La position et les possibilités d’action du Canada dans le contexte nord-américain ont sans aucun doute été conditionnées par ce que le professeur Daniel Cohn, de l’université Simon Fraser, a appelé, devant le Comité, des processus de « régionalisation » axés sur le marché, processus auxquels les cadres stratégiques gouvernementaux s’adaptent, généralement, depuis des décennies. Ces tendances à une intégration nord-américaine avant tout économique, que nous décrivons de façon détaillée au chapitre 2, ne peuvent pas susciter de sentiment d’identité ou d’« appartenance » commune, du moins pas au sens politique9. Elles pourraient tout de même avoir un effet notable sur la façon dont le Canada prend ses décisions en matière d’orientation de politiques et de réglementation. Comme M. Cohn l’a dit, « la régionalisation découle des choix que nous avons faits en faveur de la libéralisation. […] Nous pouvons donc être différents, mais, si tel est le cas, nous devons accepter d’en payer le prix10 ». M. Cohn laisse entendre que, comparativement aux autres pays des Amériques, le Canada jouit d’une situation enviable en matière de négociations, lorsqu’il doit défendre ses intérêts particuliers dans un contexte d’intégration régionale dominé par son gigantesque voisin11. Il va sans dire toutefois que le Canada doit cerner, à la lumière d’une analyse coûts-avantages, les domaines dans lesquels il pourrait être dans son intérêt d’avoir des orientations stratégiques plus intégrées12. Il pourrait décider en quoi ses politiques — notamment en matière d’affaires étrangères, de défense et sécurité et de commerce ainsi qu’à l’égard des secteurs touchés sur le plan national — devraient différer de celles de ses partenaires nord-américains ou même s’en éloigner. Et cette analyse devrait tenir compte des effets outre-frontière de ces choix, étant donné ce que la perturbation des voies de communication continentales établies pourrait coûter. Le « prix de la différence » risquerait alors de grimper à un niveau inacceptable.

__Enregistrements fournis__:

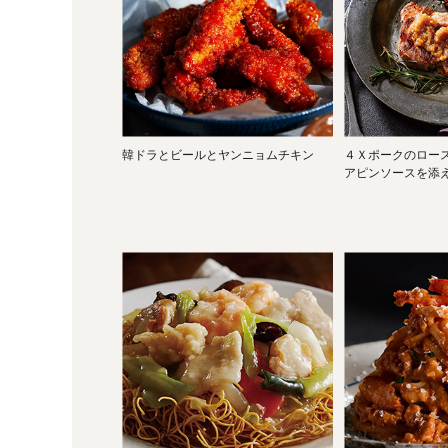
韓ドラとビールとヤンニョムチキン
４Ｘポークのロー
アピンソースを添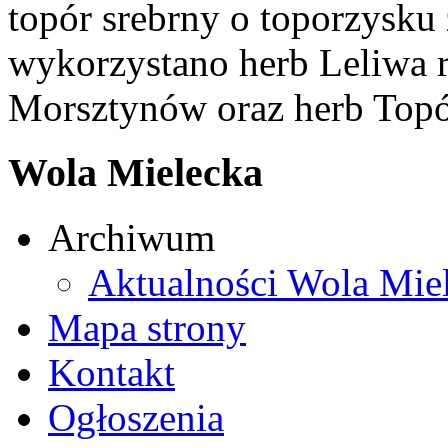
topór srebrny o toporzysku
wykorzystano herb Leliwa r
Morsztynów oraz herb Topó
Wola Mielecka
Archiwum
Aktualności Wola Mie
Mapa strony
Kontakt
Ogłoszenia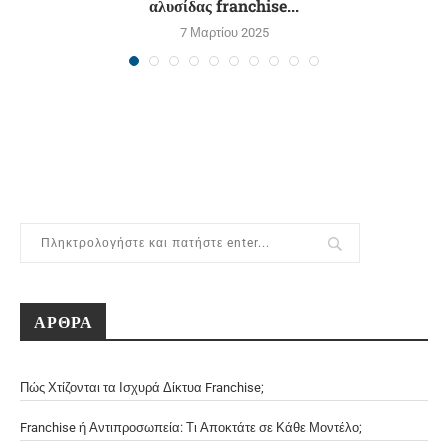
αλυσίδας franchise...
7 Μαρτίου 2025
ΑΡΘΡΑ
Πώς Χτίζονται τα Ισχυρά Δίκτυα Franchise;
Franchise ή Αντιπροσωπεία: Τι Αποκτάτε σε Κάθε Μοντέλο;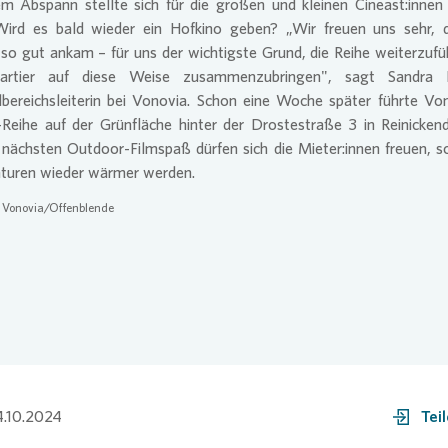
m Abspann stellte sich für die großen und kleinen Cineast:innen 
Wird es bald wieder ein Hofkino geben? „Wir freuen uns sehr, 
so gut ankam – für uns der wichtigste Grund, die Reihe weiterzuf
artier auf diese Weise zusammenzubringen", sagt Sandra H
bereichsleiterin bei
Vonovia
. Schon eine Woche später führte
Von
Reihe auf der Grünfläche hinter der Drostestraße 3 in Reinickend
nächsten Outdoor-Filmspaß dürfen sich die Mieter:innen freuen, s
turen wieder wärmer werden.
:
Vonovia
/Offenblende
.10.2024
Tei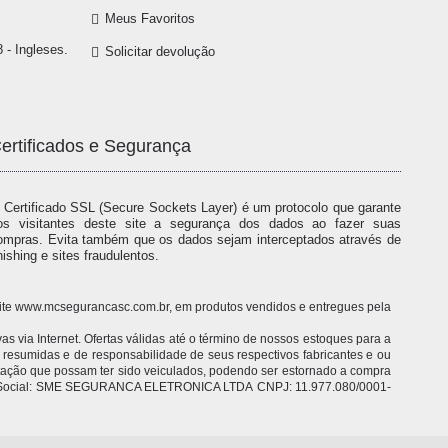
Meus Favoritos
 - Ingleses.
Solicitar devolução
ertificados e Segurança
 Certificado SSL (Secure Sockets Layer) é um protocolo que garante
os visitantes deste site a segurança dos dados ao fazer suas
ompras. Evita também que os dados sejam interceptados através de
hishing e sites fraudulentos.
o site www.mcsegurancasc.com.br, em produtos vendidos e entregues pela
 via Internet. Ofertas válidas até o término de nossos estoques para a
o resumidas e de responsabilidade de seus respectivos fabricantes e ou
itação que possam ter sido veiculados, podendo ser estornado a compra
 Razão Social: SME SEGURANCA ELETRONICA LTDA CNPJ: 11.977.080/0001-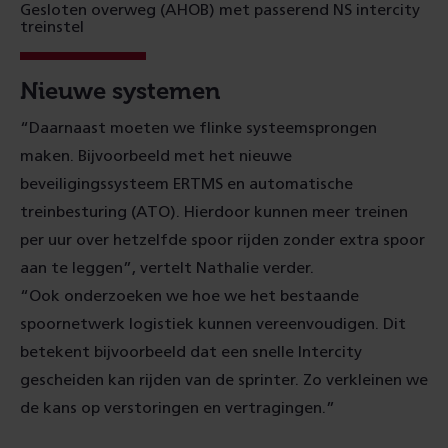
Gesloten overweg (AHOB) met passerend NS intercity
treinstel
Nieuwe systemen
“Daarnaast moeten we flinke systeemsprongen
maken. Bijvoorbeeld met het nieuwe
beveiligingssysteem ERTMS en automatische
treinbesturing (ATO). Hierdoor kunnen meer treinen
per uur over hetzelfde spoor rijden zonder extra spoor
aan te leggen”, vertelt Nathalie verder.
“Ook onderzoeken we hoe we het bestaande
spoornetwerk logistiek kunnen vereenvoudigen. Dit
betekent bijvoorbeeld dat een snelle Intercity
gescheiden kan rijden van de sprinter. Zo verkleinen we
de kans op verstoringen en vertragingen.”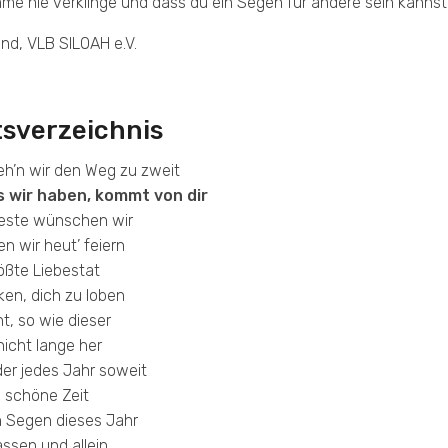
me nie verklinge und dass du ein Segen für andere sein kannst
nd, VLB SILOAH e.V.
tsverzeichnis
eh’n wir den Weg zu zweit
s wir haben, kommt von dir
beste wünschen wir
en wir heut’ feiern
rößte Liebestat
ken, dich zu loben
t, so wie dieser
 nicht lange her
der jedes Jahr soweit
e schöne Zeit
n Segen dieses Jahr
ssen und allein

__Tâche à réaliser__: Recopiez intégralement le passage ci-dessus sur le Canada et la régionalisation nord-américaine, sans rien y changer.

__Réponse attendue__:
La position et les possibilités d’action du Canada dans le contexte nord-américain ont sans aucun doute été conditionnées par ce que le professeur Daniel Cohn, de l’université Simon Fraser, a appelé, devant le Comité, des processus de « régionalisation » axés sur le marché, processus auxquels les cadres stratégiques gouvernementaux s’adaptent, généralement, depuis des décennies. Ces tendances à une intégration nord-américaine avant tout économique, que nous décrivons de façon détaillée au chapitre 2, ne peuvent pas susciter de sentiment d’identité ou d’« appartenance » commune, du moins pas au sens politique9. Elles pourraient tout de même avoir un effet notable sur la façon dont le Canada prend ses décisions en matière d’orientation de politiques et de réglementation. Comme M. Cohn l’a dit, « la régionalisation découle des choix que nous avons faits en faveur de la libéralisation. […] Nous pouvons donc être différents, mais, si tel est le cas, nous devons accepter d’en payer le prix10 ». M. Cohn laisse entendre que, comparativement aux autres pays des Amériques, le Canada jouit d’une situation enviable en matière de négociations, lorsqu’il doit défendre ses intérêts particuliers dans un contexte d’intégration régionale dominé par son gigantesque voisin11. Il va sans dire toutefois que le Canada doit cerner, à la lumière d’une analyse coûts-avantages, les domaines dans lesquels il pourrait être dans son intérêt d’avoir des orientations stratégiques plus intégrées12. Il pourrait décider en quoi ses politiques — notamment en matière d’affaires étrangères, de défense et sécurité et de commerce ainsi qu’à l’égard des secteurs touchés sur le plan national — devraient différer de celles de ses partenaires nord-américains ou même s’en éloigner. Et cette analyse devrait tenir compte des effets outre-frontière de ces choix, étant donné ce que la perturbation des voies de communication continentales établies pourrait coûter. Le « prix de la différence » risquerait alors de grimper à un niveau inacceptable.